On November 23, the Legislative Yuan approved a bill authorizing the government to establish a special budget of up to NT $ 240 billion ($ 8.66 billion) for the purchase of weapons through the end of 2026. .

The law allows the government to draw on a special budget to finance the increased production of a range of important native military weapons, including the Hsiung Feng III (“Brave Wind”) supersonic anti-ship missiles, Tien Kung air missiles (“Sky Bow”). defense missiles and the Hsiung Feng IIE cruise missile, which has medium-range ground attack capability.

The government’s 2026 goal of bolstering and re-equipping the Taiwanese military fits perfectly with an assessment made in March by U.S. Navy Admiral Philip Davidson, who commanded the U.S. Indo-Pacific Command from May 2018 to April, that Taiwan could face an attack from the Chinese People’s Liberation Army (PLA) within the next six years, or before 2027.

This year – 2027 – marks the 100th anniversary of the founding of the PLA. There are two other important anniversaries for the Chinese Communist Party (CCP): This year, which marks the 100th anniversary of the founding of the CCP, is when Chinese officials have consistently declared that they will achieve a “moderately prosperous” society. , and 2049, which marks the 100th anniversary of the founding of the People’s Republic of China, when the party plans to make China a “powerful modern socialist country.”

These two milestones are abbreviated as “two hundred” by the party, but there is now one more. To realize the “dream of strong armed forces” of Chinese President Xi Jinping (習近平), the party announced late last year the goal of achieving “an overall improvement in training and war preparations, and improve the military’s strategic ability to safeguard China’s sovereignty. , security and development interests.

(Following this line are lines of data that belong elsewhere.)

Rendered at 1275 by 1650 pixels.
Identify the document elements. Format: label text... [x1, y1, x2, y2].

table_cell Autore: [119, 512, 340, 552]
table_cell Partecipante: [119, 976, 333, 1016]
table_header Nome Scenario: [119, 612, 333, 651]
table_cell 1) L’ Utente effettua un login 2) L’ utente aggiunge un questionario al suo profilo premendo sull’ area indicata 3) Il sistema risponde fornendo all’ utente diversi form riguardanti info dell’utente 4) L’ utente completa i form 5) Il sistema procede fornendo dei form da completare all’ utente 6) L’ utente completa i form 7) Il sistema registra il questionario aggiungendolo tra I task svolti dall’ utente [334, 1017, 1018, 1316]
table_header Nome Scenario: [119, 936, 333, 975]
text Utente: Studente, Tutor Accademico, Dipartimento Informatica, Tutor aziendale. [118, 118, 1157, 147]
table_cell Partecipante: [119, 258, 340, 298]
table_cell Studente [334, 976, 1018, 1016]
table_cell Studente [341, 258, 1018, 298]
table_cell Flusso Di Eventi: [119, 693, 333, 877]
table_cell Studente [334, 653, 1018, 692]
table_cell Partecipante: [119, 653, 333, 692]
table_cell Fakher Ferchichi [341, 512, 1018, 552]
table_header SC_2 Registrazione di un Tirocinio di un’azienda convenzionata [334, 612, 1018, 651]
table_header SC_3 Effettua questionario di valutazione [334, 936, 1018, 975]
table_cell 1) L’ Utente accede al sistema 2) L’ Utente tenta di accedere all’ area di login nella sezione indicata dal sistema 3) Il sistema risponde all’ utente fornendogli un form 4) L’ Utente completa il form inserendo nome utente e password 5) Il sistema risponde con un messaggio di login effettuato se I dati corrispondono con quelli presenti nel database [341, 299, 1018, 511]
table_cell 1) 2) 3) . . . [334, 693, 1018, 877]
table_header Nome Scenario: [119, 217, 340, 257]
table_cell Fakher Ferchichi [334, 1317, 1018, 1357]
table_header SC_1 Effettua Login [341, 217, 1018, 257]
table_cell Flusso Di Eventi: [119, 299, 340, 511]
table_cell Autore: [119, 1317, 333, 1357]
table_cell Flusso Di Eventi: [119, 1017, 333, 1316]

The year set for reaching the goal is the 100th anniversary of the founding of the PLA, or 2027. In other words, the “two 100” has been extended to the “three 100”.

The policy of former Chinese leader Deng Xiaoping (鄧小平) of secretly boosting China’s strength – tao guang yang hui (韜光養晦, “to keep your sword in the scabbard during the day and hone your skills after dark” ) – has been supplanted by Xi’s open approach: ostentatious displays of military might and “wolf warrior” diplomacy.

The government’s decision to set aside a special defense budget at this time is clearly a response not only to Beijing’s cries but also to Washington’s stern warnings. Increased defense spending and modernization of military materiel demonstrates to regional allies Taiwan’s determination to defend itself and increases Beijing’s costing of an attack on Taiwan. The budget increases vigilance and acts as a deterrent.

Huang Wei-ping is a former think tank researcher.